Work task:
Retyping all the entries exactly is the whole task.
┌──
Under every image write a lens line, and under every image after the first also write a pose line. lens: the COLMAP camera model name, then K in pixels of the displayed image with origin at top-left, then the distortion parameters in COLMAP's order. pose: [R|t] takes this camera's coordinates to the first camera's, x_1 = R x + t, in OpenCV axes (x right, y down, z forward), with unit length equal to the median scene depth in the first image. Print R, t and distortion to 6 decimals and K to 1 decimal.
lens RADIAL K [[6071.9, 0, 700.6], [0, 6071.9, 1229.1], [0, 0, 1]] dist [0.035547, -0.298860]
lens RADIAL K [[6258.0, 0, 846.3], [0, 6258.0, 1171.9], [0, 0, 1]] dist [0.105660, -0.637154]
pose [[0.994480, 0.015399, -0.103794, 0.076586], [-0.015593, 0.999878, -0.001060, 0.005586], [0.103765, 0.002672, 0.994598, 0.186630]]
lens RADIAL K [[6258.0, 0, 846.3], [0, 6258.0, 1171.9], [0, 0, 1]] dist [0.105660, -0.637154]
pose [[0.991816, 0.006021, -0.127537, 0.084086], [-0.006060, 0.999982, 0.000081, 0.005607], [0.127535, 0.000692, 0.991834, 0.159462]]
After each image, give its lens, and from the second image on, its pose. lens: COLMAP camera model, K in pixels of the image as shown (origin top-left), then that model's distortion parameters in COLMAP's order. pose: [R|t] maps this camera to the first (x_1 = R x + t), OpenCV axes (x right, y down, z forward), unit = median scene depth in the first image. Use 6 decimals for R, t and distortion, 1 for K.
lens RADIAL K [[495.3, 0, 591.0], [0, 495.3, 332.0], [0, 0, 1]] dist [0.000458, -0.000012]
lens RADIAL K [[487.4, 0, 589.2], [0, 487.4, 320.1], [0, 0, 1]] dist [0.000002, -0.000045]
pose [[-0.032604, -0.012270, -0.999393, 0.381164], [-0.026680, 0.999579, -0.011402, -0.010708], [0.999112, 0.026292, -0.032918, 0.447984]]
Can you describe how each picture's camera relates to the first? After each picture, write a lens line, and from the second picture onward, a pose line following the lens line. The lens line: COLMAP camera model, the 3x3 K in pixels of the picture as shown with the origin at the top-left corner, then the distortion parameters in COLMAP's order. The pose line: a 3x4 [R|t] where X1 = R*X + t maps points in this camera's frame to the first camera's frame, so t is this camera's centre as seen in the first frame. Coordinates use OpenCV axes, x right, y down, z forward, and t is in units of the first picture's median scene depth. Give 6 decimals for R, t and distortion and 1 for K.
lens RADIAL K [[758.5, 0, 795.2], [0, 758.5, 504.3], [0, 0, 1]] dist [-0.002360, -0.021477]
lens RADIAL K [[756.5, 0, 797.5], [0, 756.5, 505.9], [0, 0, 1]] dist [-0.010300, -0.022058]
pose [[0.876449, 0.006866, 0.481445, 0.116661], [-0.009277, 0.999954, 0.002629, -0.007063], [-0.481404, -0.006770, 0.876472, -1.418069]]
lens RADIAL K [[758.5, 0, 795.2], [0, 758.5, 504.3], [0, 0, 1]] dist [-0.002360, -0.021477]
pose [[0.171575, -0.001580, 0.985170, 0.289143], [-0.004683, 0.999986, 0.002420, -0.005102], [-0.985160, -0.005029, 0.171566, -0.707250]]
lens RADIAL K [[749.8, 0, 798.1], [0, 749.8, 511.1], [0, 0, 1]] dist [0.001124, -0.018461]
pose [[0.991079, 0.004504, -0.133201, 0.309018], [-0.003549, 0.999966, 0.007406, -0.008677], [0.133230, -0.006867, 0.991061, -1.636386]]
└──
Completed task:
Under every image write a lens line, and under every image after the first also write a pose line. lens: the COLMAP camera model name, then K in pixels of the displayed image with origin at top-left, then the distortion parameters in COLMAP's order. pose: [R|t] takes this camera's coordinates to the first camera's, x_1 = R x + t, in OpenCV axes (x right, y down, z forward), with unit length equal to the median scene depth in the first image. Print R, t and distortion to 6 decimals and K to 1 decimal.
lens RADIAL K [[6071.9, 0, 700.6], [0, 6071.9, 1229.1], [0, 0, 1]] dist [0.035547, -0.298860]
lens RADIAL K [[6258.0, 0, 846.3], [0, 6258.0, 1171.9], [0, 0, 1]] dist [0.105660, -0.637154]
pose [[0.994480, 0.015399, -0.103794, 0.076586], [-0.015593, 0.999878, -0.001060, 0.005586], [0.103765, 0.002672, 0.994598, 0.186630]]
lens RADIAL K [[6258.0, 0, 846.3], [0, 6258.0, 1171.9], [0, 0, 1]] dist [0.105660, -0.637154]
pose [[0.991816, 0.006021, -0.127537, 0.084086], [-0.006060, 0.999982, 0.000081, 0.005607], [0.127535, 0.000692, 0.991834, 0.159462]]
After each image, give its lens, and from the second image on, its pose. lens: COLMAP camera model, K in pixels of the image as shown (origin top-left), then that model's distortion parameters in COLMAP's order. pose: [R|t] maps this camera to the first (x_1 = R x + t), OpenCV axes (x right, y down, z forward), unit = median scene depth in the first image. Use 6 decimals for R, t and distortion, 1 for K.
lens RADIAL K [[495.3, 0, 591.0], [0, 495.3, 332.0], [0, 0, 1]] dist [0.000458, -0.000012]
lens RADIAL K [[487.4, 0, 589.2], [0, 487.4, 320.1], [0, 0, 1]] dist [0.000002, -0.000045]
pose [[-0.032604, -0.012270, -0.999393, 0.381164], [-0.026680, 0.999579, -0.011402, -0.010708], [0.999112, 0.026292, -0.032918, 0.447984]]
Can you describe how each picture's camera relates to the first? After each picture, write a lens line, and from the second picture onward, a pose line following the lens line. The lens line: COLMAP camera model, the 3x3 K in pixels of the picture as shown with the origin at the top-left corner, then the distortion parameters in COLMAP's order. The pose line: a 3x4 [R|t] where X1 = R*X + t maps points in this camera's frame to the first camera's frame, so t is this camera's centre as seen in the first frame. Coordinates use OpenCV axes, x right, y down, z forward, and t is in units of the first picture's median scene depth. Give 6 decimals for R, t and distortion and 1 for K.
lens RADIAL K [[758.5, 0, 795.2], [0, 758.5, 504.3], [0, 0, 1]] dist [-0.002360, -0.021477]
lens RADIAL K [[756.5, 0, 797.5], [0, 756.5, 505.9], [0, 0, 1]] dist [-0.010300, -0.022058]
pose [[0.876449, 0.006866, 0.481445, 0.116661], [-0.009277, 0.999954, 0.002629, -0.007063], [-0.481404, -0.006770, 0.876472, -1.418069]]
lens RADIAL K [[758.5, 0, 795.2], [0, 758.5, 504.3], [0, 0, 1]] dist [-0.002360, -0.021477]
pose [[0.171575, -0.001580, 0.985170, 0.289143], [-0.004683, 0.999986, 0.002420, -0.005102], [-0.985160, -0.005029, 0.171566, -0.707250]]
lens RADIAL K [[749.8, 0, 798.1], [0, 749.8, 511.1], [0, 0, 1]] dist [0.001124, -0.018461]
pose [[0.991079, 0.004504, -0.133201, 0.309018], [-0.003549, 0.999966, 0.007406, -0.008677], [0.133230, -0.006867, 0.991061, -1.636386]]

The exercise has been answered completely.